16. The contention of the petitioner that "admission" is not a condition precedent to hold that the revision petition is "pending" for purposes of Section 95 of the Finance (No. 2) Act, 1998, may be correct in so far as revisions initiated by the Commissioner on his own motion and revision proceedings initiated on an application made by the assessee within the period of limitation of one year provided under Sub-section (3) of Section 264 are concerned. But, where a revision is filed beyond time, unless the delay is condoned, it cannot be said that the revision is pending. In such a case only when it is admitted by condoning the delay, the revision proceedings can be said to be pending ; and on condonation of delay by the Commissioner and admission, the pendency would relate back to the date of filing of the revision petition. The proviso to Sub-section (3) of Section 264 of the Act, in terms provides that where there is delay in filing a revision petition, the Commissioner should admit the revision by condoning the delay, on sufficient cause being shown. In this case, there is a long unexplained delay and there is no condonation of such delay. Therefore, it cannot be said that a revision was pending on January 6, 1999. Hence, mere filing of a belated application seeking revision, on January 5, 1999, will not entitle the petitioner to contend that a litigation was pending in regard to the assessment year 1995-96 and that, therefore, a declaration could be made under Section 88.

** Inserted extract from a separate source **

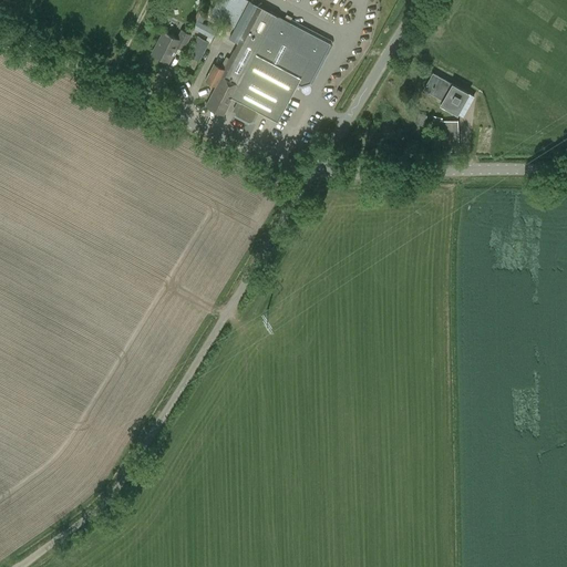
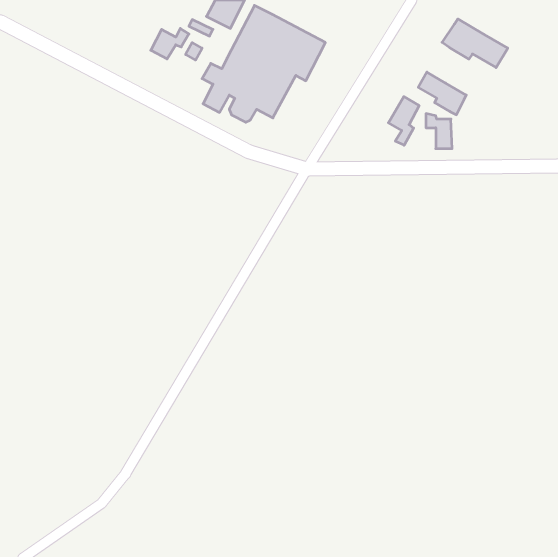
building: none -> [442,19,508,68]
building: none -> [388,97,419,145]

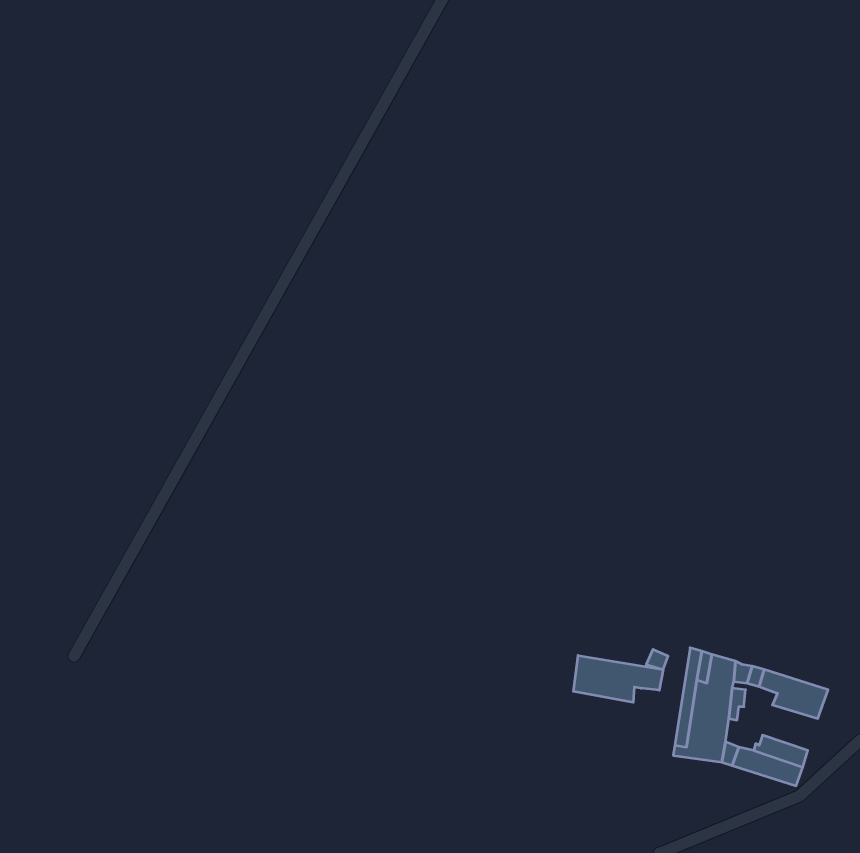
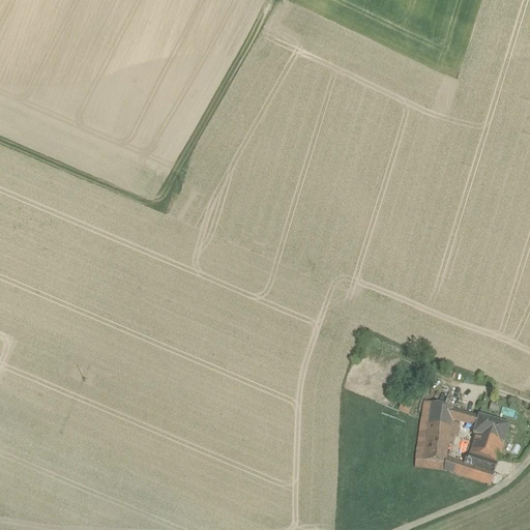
building: [573,655,663,702] -> none
building: none -> [469,434,503,462]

17. The object of the KVS Scheme is to realise the revenue locked up in litigations pending at different levels, by giving incentive to honest taxpayers. Having regard to the provisions of the KVS Scheme, pendency of a proceeding either by way of appeal or revision or reference or writ petition should be a bona fide pendency. When a matter has attained finality and when no litigation is pending, creation of an artificial pendency, after the announcement of the scheme, merely to obtain the benefit of the scheme is impermissible. Any attempt to create such artificial pendency merely for availing of the benefit of the KVS Scheme, would defeat and dilute the scheme. Hence, rejection of the petitioner's declaration is proper as no revision or other litigation was "pending" on January 6, 1999, when the declaration was filed.
18. Hence, the challenge to annexures-E, F and G is rejected. The petition is rejected with costs of Rs. 2,000 payable to the respondents.
19. Sri M. V. Seshachala, is permitted to file his memo of appearance in six weeks.